Cellulose, this remarkable substance found in nature, is derived from various sources. It exists in plant-based cellulose materials such as straw, cotton, and wood, and can also be extracted through bacterial fermentation, for example, by acetic acid bacteria. Additionally, recycled cellulose from waste materials, such as newspapers and cardboard boxes, also provides the possibility for the preparation of cellulose aerogels. Based on these different sources and structural characteristics, cellulose aerogels can be further classified into three categories: nanocellulose aerogels, recycled cellulose aerogels, and cellulose derivative aerogels. 
❒ Nanofiberized Cellulose Aerogel
Nanofiberized Cellulose Aerogel (NC) is composed of nanofiber cellulose materials with diameters ranging from 2 to 100 nm and lengths of several hundred nanometers or micrometers. It is prepared by methods such as solvent method, mechanical dispersion method, or dissolution and dispersion with organic solvent derivatives. Subsequently, a hydrogel is formed through cross-linking reactions, and then dried to obtain cellulose aerogel. 

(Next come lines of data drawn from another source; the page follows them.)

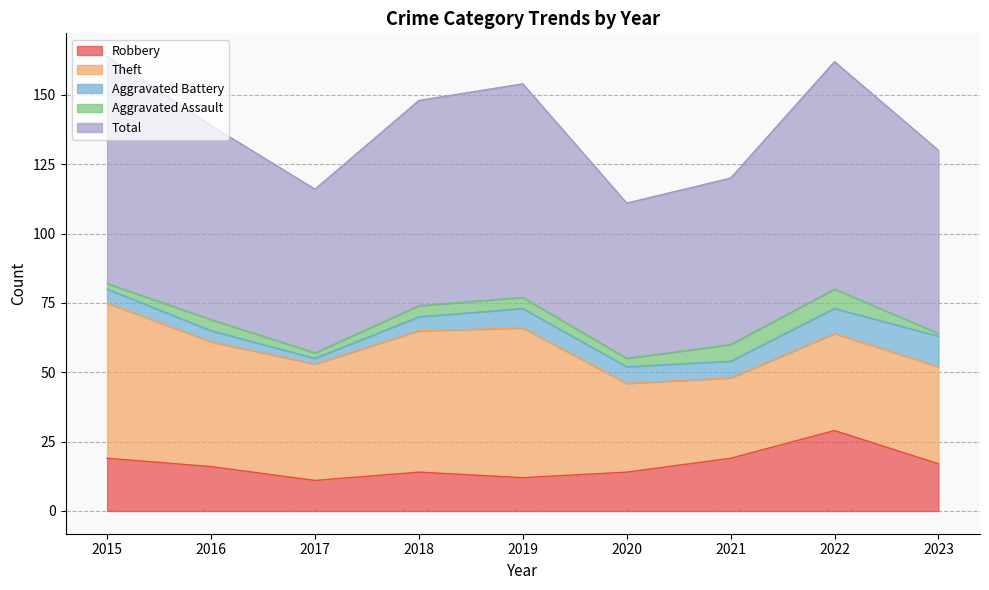

What is the smallest value displayed?

1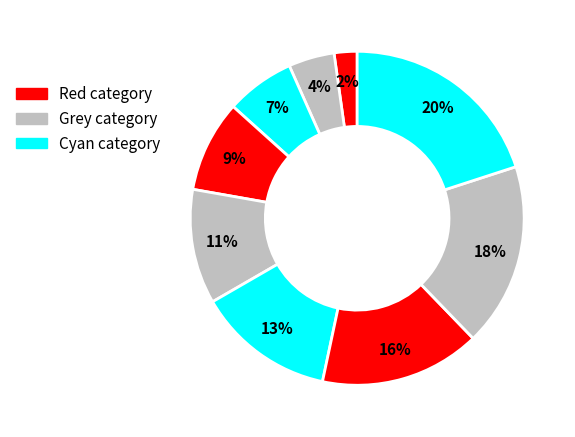

How many slices are in this pie chart?

9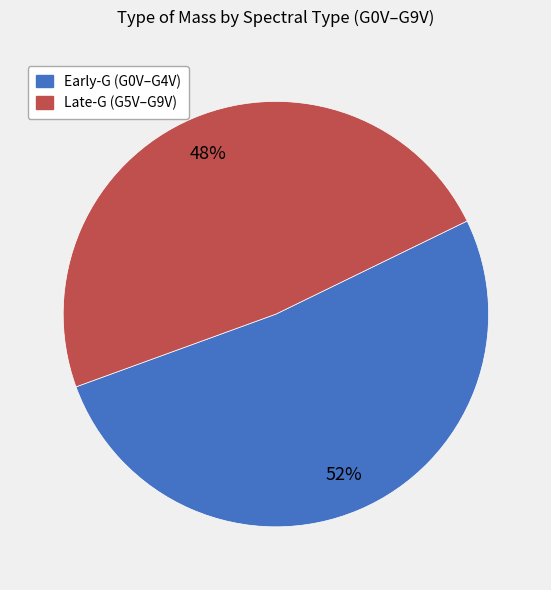

Is there any slice that represents more than half of the pie?

Yes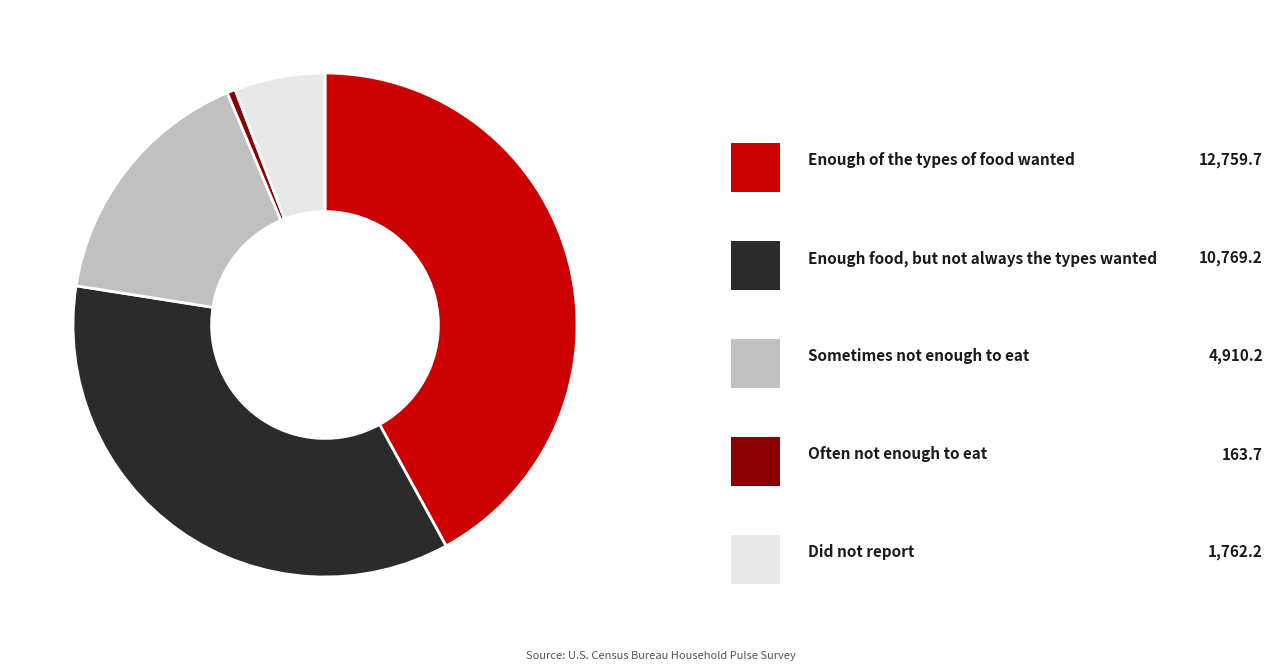

Count the number of slices in the pie.

5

❒ Regenerated Cellulose Aerogel
The preparation process of regenerated cellulose aerogel involves four key steps. Firstly, cellulose is completely dissolved in an appropriate solvent; secondly, it is regenerated through solvent exchange; then, a hydrogel is formed through gelation treatment; finally, after drying, the regenerated cellulose aerogel is obtained. 
Regenerated cellulose aerogel differs from other aerogels due to its larger average pore size and usually over 30% shrinkage rate. During its preparation process, methods such as acid hydrolysis, enzymatic treatment, or mechanical disintegration are commonly used to extract regenerated cellulose. This aerogel has become a subject of extensive research due to its simple production process and low cost. 
❒ Cellulose derivative aerogels
Chemical modification of cellulose aerogels is a crucial step in preparing cellulose derivative aerogels. These aerogels not only have low density and high porosity, but also exhibit excellent thermal conductivity and dimensional stability. Depending on specific application requirements, appropriate chemical modification can further enhance or optimize the original properties of the cellulose aerogels.